Items from a dataset
"""

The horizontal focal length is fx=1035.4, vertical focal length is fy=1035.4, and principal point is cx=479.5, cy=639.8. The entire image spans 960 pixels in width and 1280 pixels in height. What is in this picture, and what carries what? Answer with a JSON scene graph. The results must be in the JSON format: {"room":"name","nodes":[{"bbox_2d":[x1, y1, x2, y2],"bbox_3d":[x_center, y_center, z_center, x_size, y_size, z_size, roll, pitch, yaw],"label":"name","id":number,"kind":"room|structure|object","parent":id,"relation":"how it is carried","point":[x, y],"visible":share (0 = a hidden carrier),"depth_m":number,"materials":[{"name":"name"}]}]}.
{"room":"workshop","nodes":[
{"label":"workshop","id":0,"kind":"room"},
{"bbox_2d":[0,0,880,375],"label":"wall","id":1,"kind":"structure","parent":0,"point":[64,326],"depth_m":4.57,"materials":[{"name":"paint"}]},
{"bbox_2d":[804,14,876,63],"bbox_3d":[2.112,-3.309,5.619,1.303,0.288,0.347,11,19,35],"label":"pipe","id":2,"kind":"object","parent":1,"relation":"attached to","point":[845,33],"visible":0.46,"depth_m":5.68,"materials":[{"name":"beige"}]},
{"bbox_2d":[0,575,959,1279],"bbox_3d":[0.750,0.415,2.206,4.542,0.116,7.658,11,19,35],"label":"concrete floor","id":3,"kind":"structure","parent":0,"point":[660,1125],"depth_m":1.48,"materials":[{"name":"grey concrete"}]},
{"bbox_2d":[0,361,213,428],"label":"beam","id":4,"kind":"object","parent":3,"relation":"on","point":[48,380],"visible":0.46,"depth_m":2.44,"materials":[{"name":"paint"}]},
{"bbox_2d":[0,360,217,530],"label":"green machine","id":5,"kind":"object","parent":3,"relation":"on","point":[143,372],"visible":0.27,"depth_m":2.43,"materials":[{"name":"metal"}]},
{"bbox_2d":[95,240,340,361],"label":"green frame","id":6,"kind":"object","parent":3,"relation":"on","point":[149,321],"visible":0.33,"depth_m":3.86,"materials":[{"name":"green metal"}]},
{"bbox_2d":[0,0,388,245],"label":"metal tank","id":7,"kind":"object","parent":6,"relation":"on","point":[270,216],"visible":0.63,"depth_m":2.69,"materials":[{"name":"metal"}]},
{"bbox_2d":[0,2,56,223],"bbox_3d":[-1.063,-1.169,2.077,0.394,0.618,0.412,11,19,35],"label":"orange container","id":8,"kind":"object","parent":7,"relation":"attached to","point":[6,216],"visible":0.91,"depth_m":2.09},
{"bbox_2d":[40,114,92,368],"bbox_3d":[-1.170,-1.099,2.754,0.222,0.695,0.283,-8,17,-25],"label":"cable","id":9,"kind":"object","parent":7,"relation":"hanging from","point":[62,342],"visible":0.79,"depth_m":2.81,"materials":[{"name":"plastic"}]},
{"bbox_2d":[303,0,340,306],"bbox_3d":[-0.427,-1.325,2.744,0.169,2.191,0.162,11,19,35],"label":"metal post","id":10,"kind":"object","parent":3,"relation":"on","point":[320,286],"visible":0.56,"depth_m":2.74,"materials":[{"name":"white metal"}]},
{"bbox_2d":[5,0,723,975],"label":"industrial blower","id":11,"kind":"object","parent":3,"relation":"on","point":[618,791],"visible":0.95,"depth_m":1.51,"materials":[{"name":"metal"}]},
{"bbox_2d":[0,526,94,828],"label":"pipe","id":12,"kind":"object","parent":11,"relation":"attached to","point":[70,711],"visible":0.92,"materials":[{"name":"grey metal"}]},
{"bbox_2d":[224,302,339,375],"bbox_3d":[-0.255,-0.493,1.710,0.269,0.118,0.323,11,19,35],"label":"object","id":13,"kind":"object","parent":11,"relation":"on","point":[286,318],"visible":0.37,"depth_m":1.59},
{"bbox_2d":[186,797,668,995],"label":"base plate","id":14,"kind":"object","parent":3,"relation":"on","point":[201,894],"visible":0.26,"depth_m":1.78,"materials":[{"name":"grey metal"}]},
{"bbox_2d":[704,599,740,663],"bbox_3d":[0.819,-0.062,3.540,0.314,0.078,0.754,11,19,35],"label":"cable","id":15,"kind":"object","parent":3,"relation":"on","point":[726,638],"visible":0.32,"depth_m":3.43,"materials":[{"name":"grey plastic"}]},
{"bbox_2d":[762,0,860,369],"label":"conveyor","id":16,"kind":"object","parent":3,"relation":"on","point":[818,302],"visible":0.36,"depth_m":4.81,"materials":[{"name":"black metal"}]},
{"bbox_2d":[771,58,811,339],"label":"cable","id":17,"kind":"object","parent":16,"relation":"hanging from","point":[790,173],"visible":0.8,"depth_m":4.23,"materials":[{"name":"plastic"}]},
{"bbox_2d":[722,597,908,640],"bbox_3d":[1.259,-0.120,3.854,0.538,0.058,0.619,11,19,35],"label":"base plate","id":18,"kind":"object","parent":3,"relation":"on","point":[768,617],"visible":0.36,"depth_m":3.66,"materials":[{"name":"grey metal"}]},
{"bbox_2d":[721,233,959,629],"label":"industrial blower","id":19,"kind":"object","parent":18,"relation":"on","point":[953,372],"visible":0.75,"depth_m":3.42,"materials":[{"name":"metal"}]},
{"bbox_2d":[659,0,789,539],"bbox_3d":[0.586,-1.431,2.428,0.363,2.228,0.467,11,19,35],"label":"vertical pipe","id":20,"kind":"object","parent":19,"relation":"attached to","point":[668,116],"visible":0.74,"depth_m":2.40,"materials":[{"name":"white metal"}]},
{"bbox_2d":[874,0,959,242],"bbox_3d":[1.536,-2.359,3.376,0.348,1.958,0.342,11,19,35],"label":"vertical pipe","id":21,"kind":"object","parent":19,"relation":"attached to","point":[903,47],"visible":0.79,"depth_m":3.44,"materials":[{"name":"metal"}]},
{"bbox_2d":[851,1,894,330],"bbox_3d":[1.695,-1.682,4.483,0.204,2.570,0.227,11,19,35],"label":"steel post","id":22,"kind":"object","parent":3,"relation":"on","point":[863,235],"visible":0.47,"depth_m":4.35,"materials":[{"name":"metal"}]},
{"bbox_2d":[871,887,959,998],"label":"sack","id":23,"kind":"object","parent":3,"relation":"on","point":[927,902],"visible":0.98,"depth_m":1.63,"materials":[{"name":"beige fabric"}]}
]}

"""

### Problem to work on
Retype the data. Keep every word as it stands.

### Exercise result
The horizontal focal length is fx=1035.4, vertical focal length is fy=1035.4, and principal point is cx=479.5, cy=639.8. The entire image spans 960 pixels in width and 1280 pixels in height. What is in this picture, and what carries what? Answer with a JSON scene graph. The results must be in the JSON format: {"room":"name","nodes":[{"bbox_2d":[x1, y1, x2, y2],"bbox_3d":[x_center, y_center, z_center, x_size, y_size, z_size, roll, pitch, yaw],"label":"name","id":number,"kind":"room|structure|object","parent":id,"relation":"how it is carried","point":[x, y],"visible":share (0 = a hidden carrier),"depth_m":number,"materials":[{"name":"name"}]}]}.
{"room":"workshop","nodes":[
{"label":"workshop","id":0,"kind":"room"},
{"bbox_2d":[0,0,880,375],"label":"wall","id":1,"kind":"structure","parent":0,"point":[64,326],"depth_m":4.57,"materials":[{"name":"paint"}]},
{"bbox_2d":[804,14,876,63],"bbox_3d":[2.112,-3.309,5.619,1.303,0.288,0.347,11,19,35],"label":"pipe","id":2,"kind":"object","parent":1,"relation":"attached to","point":[845,33],"visible":0.46,"depth_m":5.68,"materials":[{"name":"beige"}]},
{"bbox_2d":[0,575,959,1279],"bbox_3d":[0.750,0.415,2.206,4.542,0.116,7.658,11,19,35],"label":"concrete floor","id":3,"kind":"structure","parent":0,"point":[660,1125],"depth_m":1.48,"materials":[{"name":"grey concrete"}]},
{"bbox_2d":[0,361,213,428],"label":"beam","id":4,"kind":"object","parent":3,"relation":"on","point":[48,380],"visible":0.46,"depth_m":2.44,"materials":[{"name":"paint"}]},
{"bbox_2d":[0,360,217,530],"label":"green machine","id":5,"kind":"object","parent":3,"relation":"on","point":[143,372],"visible":0.27,"depth_m":2.43,"materials":[{"name":"metal"}]},
{"bbox_2d":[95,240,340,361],"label":"green frame","id":6,"kind":"object","parent":3,"relation":"on","point":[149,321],"visible":0.33,"depth_m":3.86,"materials":[{"name":"green metal"}]},
{"bbox_2d":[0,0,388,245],"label":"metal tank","id":7,"kind":"object","parent":6,"relation":"on","point":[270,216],"visible":0.63,"depth_m":2.69,"materials":[{"name":"metal"}]},
{"bbox_2d":[0,2,56,223],"bbox_3d":[-1.063,-1.169,2.077,0.394,0.618,0.412,11,19,35],"label":"orange container","id":8,"kind":"object","parent":7,"relation":"attached to","point":[6,216],"visible":0.91,"depth_m":2.09},
{"bbox_2d":[40,114,92,368],"bbox_3d":[-1.170,-1.099,2.754,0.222,0.695,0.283,-8,17,-25],"label":"cable","id":9,"kind":"object","parent":7,"relation":"hanging from","point":[62,342],"visible":0.79,"depth_m":2.81,"materials":[{"name":"plastic"}]},
{"bbox_2d":[303,0,340,306],"bbox_3d":[-0.427,-1.325,2.744,0.169,2.191,0.162,11,19,35],"label":"metal post","id":10,"kind":"object","parent":3,"relation":"on","point":[320,286],"visible":0.56,"depth_m":2.74,"materials":[{"name":"white metal"}]},
{"bbox_2d":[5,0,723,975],"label":"industrial blower","id":11,"kind":"object","parent":3,"relation":"on","point":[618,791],"visible":0.95,"depth_m":1.51,"materials":[{"name":"metal"}]},
{"bbox_2d":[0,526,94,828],"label":"pipe","id":12,"kind":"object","parent":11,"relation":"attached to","point":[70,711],"visible":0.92,"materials":[{"name":"grey metal"}]},
{"bbox_2d":[224,302,339,375],"bbox_3d":[-0.255,-0.493,1.710,0.269,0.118,0.323,11,19,35],"label":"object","id":13,"kind":"object","parent":11,"relation":"on","point":[286,318],"visible":0.37,"depth_m":1.59},
{"bbox_2d":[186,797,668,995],"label":"base plate","id":14,"kind":"object","parent":3,"relation":"on","point":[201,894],"visible":0.26,"depth_m":1.78,"materials":[{"name":"grey metal"}]},
{"bbox_2d":[704,599,740,663],"bbox_3d":[0.819,-0.062,3.540,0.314,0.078,0.754,11,19,35],"label":"cable","id":15,"kind":"object","parent":3,"relation":"on","point":[726,638],"visible":0.32,"depth_m":3.43,"materials":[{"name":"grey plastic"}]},
{"bbox_2d":[762,0,860,369],"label":"conveyor","id":16,"kind":"object","parent":3,"relation":"on","point":[818,302],"visible":0.36,"depth_m":4.81,"materials":[{"name":"black metal"}]},
{"bbox_2d":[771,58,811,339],"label":"cable","id":17,"kind":"object","parent":16,"relation":"hanging from","point":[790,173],"visible":0.8,"depth_m":4.23,"materials":[{"name":"plastic"}]},
{"bbox_2d":[722,597,908,640],"bbox_3d":[1.259,-0.120,3.854,0.538,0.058,0.619,11,19,35],"label":"base plate","id":18,"kind":"object","parent":3,"relation":"on","point":[768,617],"visible":0.36,"depth_m":3.66,"materials":[{"name":"grey metal"}]},
{"bbox_2d":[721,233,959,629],"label":"industrial blower","id":19,"kind":"object","parent":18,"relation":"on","point":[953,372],"visible":0.75,"depth_m":3.42,"materials":[{"name":"metal"}]},
{"bbox_2d":[659,0,789,539],"bbox_3d":[0.586,-1.431,2.428,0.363,2.228,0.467,11,19,35],"label":"vertical pipe","id":20,"kind":"object","parent":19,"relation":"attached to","point":[668,116],"visible":0.74,"depth_m":2.40,"materials":[{"name":"white metal"}]},
{"bbox_2d":[874,0,959,242],"bbox_3d":[1.536,-2.359,3.376,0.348,1.958,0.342,11,19,35],"label":"vertical pipe","id":21,"kind":"object","parent":19,"relation":"attached to","point":[903,47],"visible":0.79,"depth_m":3.44,"materials":[{"name":"metal"}]},
{"bbox_2d":[851,1,894,330],"bbox_3d":[1.695,-1.682,4.483,0.204,2.570,0.227,11,19,35],"label":"steel post","id":22,"kind":"object","parent":3,"relation":"on","point":[863,235],"visible":0.47,"depth_m":4.35,"materials":[{"name":"metal"}]},
{"bbox_2d":[871,887,959,998],"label":"sack","id":23,"kind":"object","parent":3,"relation":"on","point":[927,902],"visible":0.98,"depth_m":1.63,"materials":[{"name":"beige fabric"}]}
]}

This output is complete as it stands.